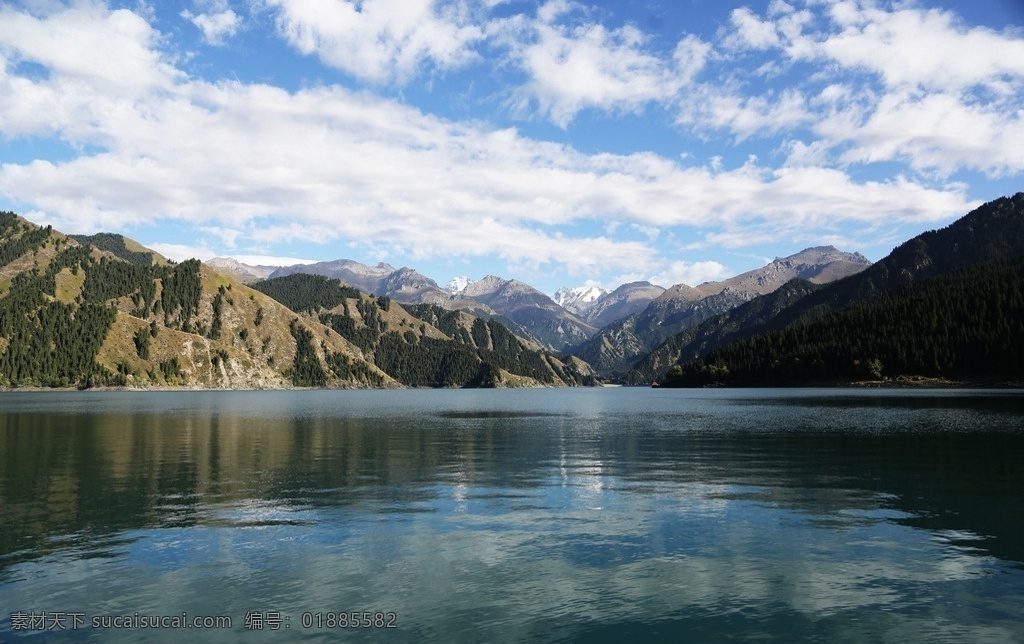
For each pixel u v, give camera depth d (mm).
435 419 122000
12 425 100062
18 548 28594
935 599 22609
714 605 22203
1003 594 22969
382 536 30734
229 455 61531
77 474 49062
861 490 41531
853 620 20938
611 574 25312
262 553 28062
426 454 62719
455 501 38750
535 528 32188
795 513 35094
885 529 31625
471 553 28016
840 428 85688
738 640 19562
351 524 33062
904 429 82188
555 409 168625
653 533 31125
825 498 39031
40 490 42156
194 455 61344
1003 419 95438
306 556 27672
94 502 38281
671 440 74625
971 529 31516
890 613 21453
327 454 62625
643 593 23344
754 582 24391
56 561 26859
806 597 22844
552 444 71875
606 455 61125
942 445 64812
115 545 29188
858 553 27719
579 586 24047
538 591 23594
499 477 47781
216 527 32344
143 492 41594
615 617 21281
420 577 25062
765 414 118438
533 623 20844
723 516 34531
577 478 47156
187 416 128000
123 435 82500
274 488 43156
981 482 44156
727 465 53344
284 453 63375
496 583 24375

#### EXERCISE:
Write the lines out again exactly, beginning at the line that contains "653 533 31125" and stopping only at the final line of the listing above.

#### EXERCISE OUTPUT:
653 533 31125
825 498 39031
40 490 42156
194 455 61344
1003 419 95438
306 556 27672
94 502 38281
671 440 74625
971 529 31516
890 613 21453
327 454 62625
643 593 23344
754 582 24391
56 561 26859
806 597 22844
552 444 71875
606 455 61125
942 445 64812
115 545 29188
858 553 27719
579 586 24047
538 591 23594
499 477 47781
216 527 32344
143 492 41594
615 617 21281
420 577 25062
765 414 118438
533 623 20844
723 516 34531
577 478 47156
187 416 128000
123 435 82500
274 488 43156
981 482 44156
727 465 53344
284 453 63375
496 583 24375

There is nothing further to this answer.